### Input material ###

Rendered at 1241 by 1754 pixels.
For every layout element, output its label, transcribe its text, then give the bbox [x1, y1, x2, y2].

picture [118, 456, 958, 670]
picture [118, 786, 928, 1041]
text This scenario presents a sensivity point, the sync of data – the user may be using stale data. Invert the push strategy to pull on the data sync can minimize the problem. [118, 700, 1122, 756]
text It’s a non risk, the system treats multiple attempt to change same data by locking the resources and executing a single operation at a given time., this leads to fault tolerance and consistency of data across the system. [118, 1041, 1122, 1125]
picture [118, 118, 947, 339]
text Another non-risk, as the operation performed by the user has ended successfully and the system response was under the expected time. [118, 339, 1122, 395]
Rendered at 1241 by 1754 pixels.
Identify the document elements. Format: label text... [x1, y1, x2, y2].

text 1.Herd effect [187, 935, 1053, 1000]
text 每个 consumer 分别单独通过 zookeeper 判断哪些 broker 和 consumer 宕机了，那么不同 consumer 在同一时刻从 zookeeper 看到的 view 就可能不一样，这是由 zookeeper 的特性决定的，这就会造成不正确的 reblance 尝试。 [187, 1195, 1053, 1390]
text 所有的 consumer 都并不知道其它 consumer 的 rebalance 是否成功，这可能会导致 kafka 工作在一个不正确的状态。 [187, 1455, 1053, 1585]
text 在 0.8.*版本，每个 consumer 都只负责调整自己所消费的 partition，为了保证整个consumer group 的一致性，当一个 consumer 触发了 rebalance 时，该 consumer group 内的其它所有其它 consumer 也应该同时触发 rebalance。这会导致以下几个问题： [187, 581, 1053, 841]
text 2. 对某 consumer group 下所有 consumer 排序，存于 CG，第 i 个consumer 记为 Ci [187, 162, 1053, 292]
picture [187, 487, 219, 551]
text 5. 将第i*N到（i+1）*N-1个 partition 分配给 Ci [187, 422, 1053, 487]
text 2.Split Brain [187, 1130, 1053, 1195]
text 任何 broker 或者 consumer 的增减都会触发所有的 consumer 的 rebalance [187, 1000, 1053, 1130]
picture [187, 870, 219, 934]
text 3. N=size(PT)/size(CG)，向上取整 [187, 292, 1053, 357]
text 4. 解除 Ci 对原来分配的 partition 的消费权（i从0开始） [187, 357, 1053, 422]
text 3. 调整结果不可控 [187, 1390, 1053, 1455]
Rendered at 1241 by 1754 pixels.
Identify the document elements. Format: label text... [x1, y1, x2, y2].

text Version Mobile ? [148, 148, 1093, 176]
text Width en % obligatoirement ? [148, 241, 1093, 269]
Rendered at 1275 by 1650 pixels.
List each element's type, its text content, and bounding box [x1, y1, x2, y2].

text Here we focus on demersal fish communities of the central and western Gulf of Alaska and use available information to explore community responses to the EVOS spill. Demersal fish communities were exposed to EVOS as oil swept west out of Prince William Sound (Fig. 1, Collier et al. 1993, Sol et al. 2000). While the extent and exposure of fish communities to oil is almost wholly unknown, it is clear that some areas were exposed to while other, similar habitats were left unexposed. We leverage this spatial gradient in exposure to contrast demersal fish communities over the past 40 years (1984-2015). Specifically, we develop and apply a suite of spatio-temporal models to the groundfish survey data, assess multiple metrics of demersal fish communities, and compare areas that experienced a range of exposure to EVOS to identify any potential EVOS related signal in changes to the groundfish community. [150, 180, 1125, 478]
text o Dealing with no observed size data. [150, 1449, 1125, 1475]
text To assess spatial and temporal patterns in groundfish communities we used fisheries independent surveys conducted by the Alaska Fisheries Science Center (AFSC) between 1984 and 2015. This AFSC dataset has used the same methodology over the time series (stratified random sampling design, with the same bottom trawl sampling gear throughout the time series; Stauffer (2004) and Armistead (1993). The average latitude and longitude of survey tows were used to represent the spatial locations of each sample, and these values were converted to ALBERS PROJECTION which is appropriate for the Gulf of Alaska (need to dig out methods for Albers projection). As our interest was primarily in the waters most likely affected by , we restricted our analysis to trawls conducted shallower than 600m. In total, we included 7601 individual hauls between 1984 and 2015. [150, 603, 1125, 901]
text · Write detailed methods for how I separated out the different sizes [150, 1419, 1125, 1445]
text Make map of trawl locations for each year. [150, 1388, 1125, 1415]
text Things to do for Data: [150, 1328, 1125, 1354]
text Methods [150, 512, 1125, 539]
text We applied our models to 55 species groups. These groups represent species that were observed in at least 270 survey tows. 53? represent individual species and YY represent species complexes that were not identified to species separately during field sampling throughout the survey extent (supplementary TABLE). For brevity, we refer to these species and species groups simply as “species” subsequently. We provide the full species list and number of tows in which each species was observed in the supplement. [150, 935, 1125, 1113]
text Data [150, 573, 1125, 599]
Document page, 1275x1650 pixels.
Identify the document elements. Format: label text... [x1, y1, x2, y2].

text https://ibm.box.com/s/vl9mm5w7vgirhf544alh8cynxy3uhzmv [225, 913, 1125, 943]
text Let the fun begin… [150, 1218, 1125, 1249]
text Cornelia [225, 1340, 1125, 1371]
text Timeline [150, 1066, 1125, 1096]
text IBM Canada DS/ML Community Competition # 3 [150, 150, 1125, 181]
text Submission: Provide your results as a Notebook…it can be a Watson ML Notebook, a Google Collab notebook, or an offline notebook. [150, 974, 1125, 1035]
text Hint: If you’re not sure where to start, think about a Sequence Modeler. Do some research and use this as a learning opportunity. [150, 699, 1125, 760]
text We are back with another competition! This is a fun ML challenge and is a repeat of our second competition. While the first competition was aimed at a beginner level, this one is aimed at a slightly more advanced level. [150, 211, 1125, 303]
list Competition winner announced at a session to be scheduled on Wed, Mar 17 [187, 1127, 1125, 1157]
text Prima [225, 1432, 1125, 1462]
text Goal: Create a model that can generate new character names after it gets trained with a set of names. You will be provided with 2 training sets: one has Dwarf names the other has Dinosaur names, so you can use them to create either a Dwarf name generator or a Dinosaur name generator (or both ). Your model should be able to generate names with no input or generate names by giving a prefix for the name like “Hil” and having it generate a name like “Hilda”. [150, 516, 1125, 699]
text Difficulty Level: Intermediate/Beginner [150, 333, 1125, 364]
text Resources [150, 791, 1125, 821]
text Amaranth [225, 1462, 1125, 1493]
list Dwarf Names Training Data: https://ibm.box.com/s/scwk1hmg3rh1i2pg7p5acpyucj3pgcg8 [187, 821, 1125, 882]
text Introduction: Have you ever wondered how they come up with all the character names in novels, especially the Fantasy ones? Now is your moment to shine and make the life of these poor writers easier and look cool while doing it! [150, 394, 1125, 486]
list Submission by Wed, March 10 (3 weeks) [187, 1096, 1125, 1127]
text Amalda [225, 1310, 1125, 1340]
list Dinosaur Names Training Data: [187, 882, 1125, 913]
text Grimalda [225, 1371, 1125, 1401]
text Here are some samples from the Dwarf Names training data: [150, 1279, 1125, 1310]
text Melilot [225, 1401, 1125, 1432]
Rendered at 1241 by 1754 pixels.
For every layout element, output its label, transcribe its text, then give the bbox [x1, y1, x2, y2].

###

Could you repeat all of the material above exactly?

• Task output:
Rendered at 1241 by 1754 pixels.
For every layout element, output its label, transcribe its text, then give the bbox [x1, y1, x2, y2].

picture [118, 456, 958, 670]
picture [118, 786, 928, 1041]
text This scenario presents a sensivity point, the sync of data – the user may be using stale data. Invert the push strategy to pull on the data sync can minimize the problem. [118, 700, 1122, 756]
text It’s a non risk, the system treats multiple attempt to change same data by locking the resources and executing a single operation at a given time., this leads to fault tolerance and consistency of data across the system. [118, 1041, 1122, 1125]
picture [118, 118, 947, 339]
text Another non-risk, as the operation performed by the user has ended successfully and the system response was under the expected time. [118, 339, 1122, 395]
Rendered at 1241 by 1754 pixels.
Identify the document elements. Format: label text... [x1, y1, x2, y2].

text 1.Herd effect [187, 935, 1053, 1000]
text 每个 consumer 分别单独通过 zookeeper 判断哪些 broker 和 consumer 宕机了，那么不同 consumer 在同一时刻从 zookeeper 看到的 view 就可能不一样，这是由 zookeeper 的特性决定的，这就会造成不正确的 reblance 尝试。 [187, 1195, 1053, 1390]
text 所有的 consumer 都并不知道其它 consumer 的 rebalance 是否成功，这可能会导致 kafka 工作在一个不正确的状态。 [187, 1455, 1053, 1585]
text 在 0.8.*版本，每个 consumer 都只负责调整自己所消费的 partition，为了保证整个consumer group 的一致性，当一个 consumer 触发了 rebalance 时，该 consumer group 内的其它所有其它 consumer 也应该同时触发 rebalance。这会导致以下几个问题： [187, 581, 1053, 841]
text 2. 对某 consumer group 下所有 consumer 排序，存于 CG，第 i 个consumer 记为 Ci [187, 162, 1053, 292]
picture [187, 487, 219, 551]
text 5. 将第i*N到（i+1）*N-1个 partition 分配给 Ci [187, 422, 1053, 487]
text 2.Split Brain [187, 1130, 1053, 1195]
text 任何 broker 或者 consumer 的增减都会触发所有的 consumer 的 rebalance [187, 1000, 1053, 1130]
picture [187, 870, 219, 934]
text 3. N=size(PT)/size(CG)，向上取整 [187, 292, 1053, 357]
text 4. 解除 Ci 对原来分配的 partition 的消费权（i从0开始） [187, 357, 1053, 422]
text 3. 调整结果不可控 [187, 1390, 1053, 1455]
Rendered at 1241 by 1754 pixels.
Identify the document elements. Format: label text... [x1, y1, x2, y2].

text Version Mobile ? [148, 148, 1093, 176]
text Width en % obligatoirement ? [148, 241, 1093, 269]
Rendered at 1275 by 1650 pixels.
List each element's type, its text content, and bounding box [x1, y1, x2, y2].

text Here we focus on demersal fish communities of the central and western Gulf of Alaska and use available information to explore community responses to the EVOS spill. Demersal fish communities were exposed to EVOS as oil swept west out of Prince William Sound (Fig. 1, Collier et al. 1993, Sol et al. 2000). While the extent and exposure of fish communities to oil is almost wholly unknown, it is clear that some areas were exposed to while other, similar habitats were left unexposed. We leverage this spatial gradient in exposure to contrast demersal fish communities over the past 40 years (1984-2015). Specifically, we develop and apply a suite of spatio-temporal models to the groundfish survey data, assess multiple metrics of demersal fish communities, and compare areas that experienced a range of exposure to EVOS to identify any potential EVOS related signal in changes to the groundfish community. [150, 180, 1125, 478]
text o Dealing with no observed size data. [150, 1449, 1125, 1475]
text To assess spatial and temporal patterns in groundfish communities we used fisheries independent surveys conducted by the Alaska Fisheries Science Center (AFSC) between 1984 and 2015. This AFSC dataset has used the same methodology over the time series (stratified random sampling design, with the same bottom trawl sampling gear throughout the time series; Stauffer (2004) and Armistead (1993). The average latitude and longitude of survey tows were used to represent the spatial locations of each sample, and these values were converted to ALBERS PROJECTION which is appropriate for the Gulf of Alaska (need to dig out methods for Albers projection). As our interest was primarily in the waters most likely affected by , we restricted our analysis to trawls conducted shallower than 600m. In total, we included 7601 individual hauls between 1984 and 2015. [150, 603, 1125, 901]
text · Write detailed methods for how I separated out the different sizes [150, 1419, 1125, 1445]
text Make map of trawl locations for each year. [150, 1388, 1125, 1415]
text Things to do for Data: [150, 1328, 1125, 1354]
text Methods [150, 512, 1125, 539]
text We applied our models to 55 species groups. These groups represent species that were observed in at least 270 survey tows. 53? represent individual species and YY represent species complexes that were not identified to species separately during field sampling throughout the survey extent (supplementary TABLE). For brevity, we refer to these species and species groups simply as “species” subsequently. We provide the full species list and number of tows in which each species was observed in the supplement. [150, 935, 1125, 1113]
text Data [150, 573, 1125, 599]
Document page, 1275x1650 pixels.
Identify the document elements. Format: label text... [x1, y1, x2, y2].

text https://ibm.box.com/s/vl9mm5w7vgirhf544alh8cynxy3uhzmv [225, 913, 1125, 943]
text Let the fun begin… [150, 1218, 1125, 1249]
text Cornelia [225, 1340, 1125, 1371]
text Timeline [150, 1066, 1125, 1096]
text IBM Canada DS/ML Community Competition # 3 [150, 150, 1125, 181]
text Submission: Provide your results as a Notebook…it can be a Watson ML Notebook, a Google Collab notebook, or an offline notebook. [150, 974, 1125, 1035]
text Hint: If you’re not sure where to start, think about a Sequence Modeler. Do some research and use this as a learning opportunity. [150, 699, 1125, 760]
text We are back with another competition! This is a fun ML challenge and is a repeat of our second competition. While the first competition was aimed at a beginner level, this one is aimed at a slightly more advanced level. [150, 211, 1125, 303]
list Competition winner announced at a session to be scheduled on Wed, Mar 17 [187, 1127, 1125, 1157]
text Prima [225, 1432, 1125, 1462]
text Goal: Create a model that can generate new character names after it gets trained with a set of names. You will be provided with 2 training sets: one has Dwarf names the other has Dinosaur names, so you can use them to create either a Dwarf name generator or a Dinosaur name generator (or both ). Your model should be able to generate names with no input or generate names by giving a prefix for the name like “Hil” and having it generate a name like “Hilda”. [150, 516, 1125, 699]
text Difficulty Level: Intermediate/Beginner [150, 333, 1125, 364]
text Resources [150, 791, 1125, 821]
text Amaranth [225, 1462, 1125, 1493]
list Dwarf Names Training Data: https://ibm.box.com/s/scwk1hmg3rh1i2pg7p5acpyucj3pgcg8 [187, 821, 1125, 882]
text Introduction: Have you ever wondered how they come up with all the character names in novels, especially the Fantasy ones? Now is your moment to shine and make the life of these poor writers easier and look cool while doing it! [150, 394, 1125, 486]
list Submission by Wed, March 10 (3 weeks) [187, 1096, 1125, 1127]
text Amalda [225, 1310, 1125, 1340]
list Dinosaur Names Training Data: [187, 882, 1125, 913]
text Grimalda [225, 1371, 1125, 1401]
text Here are some samples from the Dwarf Names training data: [150, 1279, 1125, 1310]
text Melilot [225, 1401, 1125, 1432]
Rendered at 1241 by 1754 pixels.
For every layout element, output its label, transcribe its text, then give the bbox [x1, y1, x2, y2].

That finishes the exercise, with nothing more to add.